ATG7 MICROGLIA BIFURCATION (GSE286094-GSE286095)
| Cell Type | Change | Odds Ratio | Direction |
|---|---|---|---|
| Neutrophil | -45% | 0.55 | decreased |
| T cell | +76% | 1.76 | increased |
ATG7 knockout drives HM1 (MAPK/PI3K hyperactive) depletion (logFC -2.00, 806 cells lost) with compensatory HM2 (p53/NFκB senescent) enrichment (+1.21, 541 cells gained). Peripheral immune: neutrophil loss (-45%, OR 0.55) paired with T cell infiltration (+76%, OR 1.76), a shift from innate to adaptive immunity.
Methodology
Dimensionality reduction
PCA on normalized expression data reveals the major axes of variation in the dataset. For the 1,084-patient TCGA-BRCA cohort, the first two principal components captured 12.3% and 8.1% of variance respectively, with ancestry as a visible separation axis.
Unsupervised clustering
Clustering algorithms identify molecularly distinct groups without relying on known labels. The resulting clusters are compared against clinical annotations (ancestry, subtype, stage) to assess what drives the molecular separation.
Subgroup characterization
Each subgroup is profiled for differentially expressed genes, enriched pathways, mutation frequencies, copy number alterations, and immune marker levels. This produces a comprehensive molecular fingerprint for each stratum.
Survival analysis with covariate adjustment
Cox regression models test whether subgroup membership predicts outcomes after adjusting for clinical covariates (stage, grade, treatment). This separates molecular associations from clinical confounders.

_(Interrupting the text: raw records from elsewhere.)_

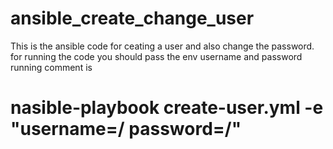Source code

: # ansible_create_change_user
This is the ansible code for ceating a user and also change the password.
for running the code you should pass the env username and password
running comment is 
# nasible-playbook create-user.yml -e "username=/<useranem/> password=/<password/>"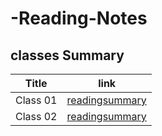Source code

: # -Reading-Notes
## classes Summary
| Title       | link                                  |
| ----------- | ---                                   |
| Class 01    | [readingsummary](./class01-readme.md) |
| Class 02    | [readingsummary](./class02-readme.md) |

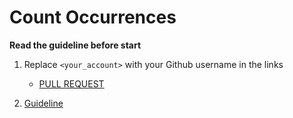 # Count Occurrences

**Read the guideline before start**

1. Replace `<your_account>` with your Github username in the links
    - [PULL REQUEST](https://github.com/mate-academy/js_count-occurrences/pull/252)

2. [Guideline](https://github.com/mate-academy/js_task-guideline/blob/master/README.md)
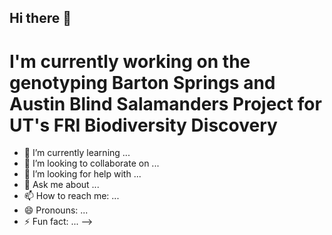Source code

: ## Hi there 👋

# I'm currently working on the genotyping Barton Springs and Austin Blind Salamanders Project for UT's FRI Biodiversity Discovery

- 🌱 I’m currently learning ...
- 👯 I’m looking to collaborate on ...
- 🤔 I’m looking for help with ...
- 💬 Ask me about ...
- 📫 How to reach me: ...
- 😄 Pronouns: ...
- ⚡ Fun fact: ...
-->
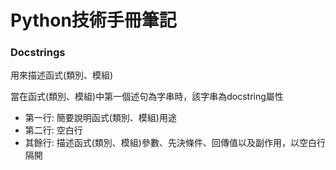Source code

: # Python技術手冊筆記

### Docstrings

用來描述函式\(類別、模組\)

當在函式\(類別、模組\)中第一個述句為字串時，該字串為docstring屬性

* 第一行: 簡要說明函式\(類別、模組\)用途
* 第二行: 空白行
* 其餘行: 描述函式\(類別、模組\)參數、先決條件、回傳值以及副作用，以空白行隔開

Feature importance ranking
Features that best distinguish each stratum are ranked by effect size, statistical significance, and biological interpretability. This prioritized list guides downstream validation experiments and biomarker panel design.
Target personas
Clinical trial designer
Use molecular stratification to define enrichment criteria and design more precise inclusion/exclusion criteria.
Precision medicine lead
Identify subpopulations with distinct molecular profiles that may respond differently to targeted therapies.
Biostatistician
Assess whether molecular subgroups translate to outcome differences with rigorous covariate-adjusted survival analysis.